An in-depth look at 30 photos that had a huge emotional impact on the world and changed things for better. View the third set of 10 of 30 photos.
Tiananmen Square Protest by Jeff Widener
In 1989, hundreds of Chinese students protested the communism they were forced to live under. After weeks of protests, the government stormed into Beijing and stopped the protests. There are mixed numbers on how many were believed to have been killed, but the numbers are likely in the hundreds or even thousands.
This picture captures the bold spirit of one lone man standing against a massive military. Widener was on the sixth floor of the Beijing Hotel when he shot this photograph. He used a Nikon FE2 with Fuji 100 ASA color film. Widener attached a Nikkor 400mm 5.6 ED IF lens and used a TC-301 teleconverter.
Kent State by John Filo
Student protests and police clashed at Kent State University on Monday, May 4, 1970. John Filo snapped the image of a 14-year-old runaway crying as she kneeled down beside the fallen body of her friend.
Filo was a student at Kent State at the time. Filo snapped this shot as bullets whizzed past his head. It was taken with a Nikkormat camera and Tri X film from the vantage of a hill top several hundred feet away.
Anne Frank was a young Jewish girl whose family hid from the Nazi troops during World War II. This photo is thought to have been taken around 1942.
Her diary entries touched the hearts of many around the world and brought to light details of the horrific events of the Holocaust.
Information is not available on who took this photograph or what equipment they used. It is a snapshot where the subject fills the framed and is posed.
Tragedy in Oklahoma by Charles Porter IV
On April 19th, 1995, a bomb attack was launched on the Alfred P. Murrah Federal Building in Oklahoma City.
There was a daycare in the building.
This image is of firefighter Chris Fields gently cradling one-year-old Baylee Almon.
This “spot” news photograph was snapped with a Canon EOS-A2. Porter simply aimed his camera and began snapping pictures of the scene as it unfolded before him.
S.W.A.T. Versus Cuban Boy by Alan Diaz
In late 1999, Elian Gonzalez mother drowned while trying to escape to the United States from Cuba. Elian was the sole survivor and living with family in Miami.
The boy’s father, a Cuban citizen, asked for custody and an ensuing battle took place.
The image of a SWAT team busting into the family’s home and taking the terrified six-year-old was one that stayed with those who saw it. Diaz spent weeks and as many as 16 hours a day becoming familiar with the family and the layout of the home. This allowed him to focus on the events going on as he snapped this photo.
The gunman is the focal point of the photograph and on the right edge of the frame is a terrified Elian and the fisherman who originally pulled him from a makeshift inner tube in the middle of the ocean.
Child of U.S. Navy Sailor by Mass Communications Specialist 3rd Class Juan Manuel Pinalez
This U.S. Navy photo shows a child holding onto the pant leg of her father while waiting to flee the Tsunami ravaged Japan.
The photo was snapped on March 18, 2011 and reminded us of what military families sacrifice by giving up time with parents or facing uncertain circumstances.
The focal point of the photograph is the child and the father’s leg is used almost as a prop.
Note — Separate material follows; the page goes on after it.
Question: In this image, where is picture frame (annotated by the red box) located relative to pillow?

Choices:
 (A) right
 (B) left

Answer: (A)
She fills the majority of the frame.
She is slight off center, which draws the eyes over to the left of the frame and toward the child.
D-Day by Robert Capa
Rare footage of United States soldiers in battle on Omaha Beach on D-Day, 1944.
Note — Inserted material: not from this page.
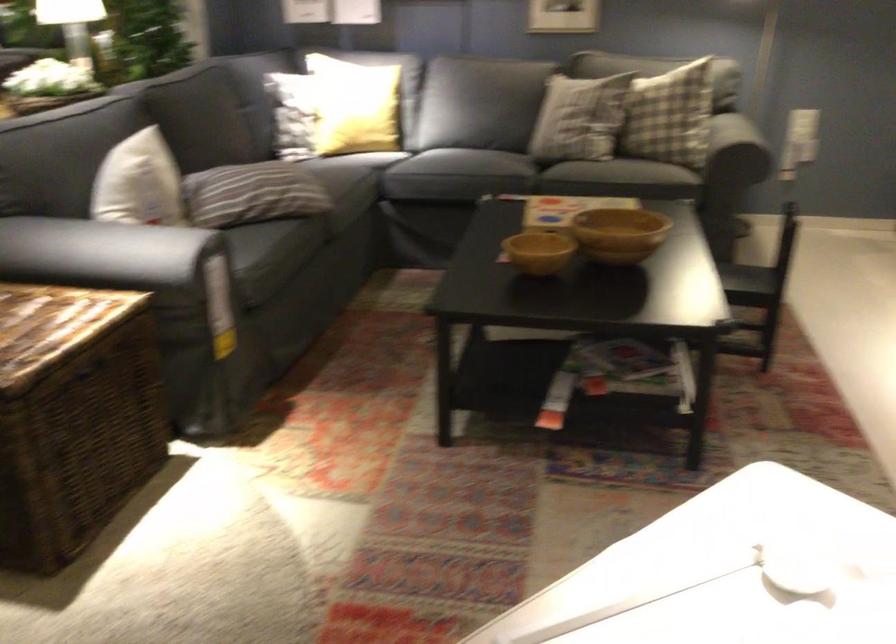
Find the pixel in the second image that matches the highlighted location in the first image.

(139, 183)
The Normandy Invasion was a turning point in the war and helped eventually secure victory over German troops.
Capa went on this assignment with two Contax II cameras with 50-mm lenses.
Although he took about 106 shots, an assistant ruined many of them and only six were usable.
The lighting is poor, the photographs are fuzzy, but they still capture the enormity of the mission.
Birmingham, 1963 by Charles Moore
Charles Moore was an Alabama photographer who snapped the protests in Birmingham in 1963. Moore also captures photos, such as police turning a fire hose on teen protestors.
This photo and others by him brought to light the intense Civil Rights battle. Moore had an excellent working knowledge of the Rolleiflex camera.
The photograph is taken at close proximity, meaning that Moore had to get right into the midst of the protests to capture this moment.
Man on the Moon by Neil Armstrong
In July of 1969, the United States made space history when it landed the Apollo 11 on the surface of the moon. Neil Armstrong snapped fellow astronaut Buzz Aldrin’s picture. The images from this landing spurred an age of space exploration for the next several decades. The image was taken with a Hasselblad 500EL camera adapted specifically for the Apollo mission. The photo was taken to show the surface of the moon as much as the man on that surface.
September 11th, Aerial Views
A set of images taken by the New York City Police in helicopters following the September 11th, 2001 terror attacks reveals the horrific impact of the collapse of the two buildings.
The events of 9/11 changed everything from airport security to the sense of security Americans had on their own soil.
No longer could they be certain there would be no terror attacks on American soil. The world was changed forever on that sunny, September morning.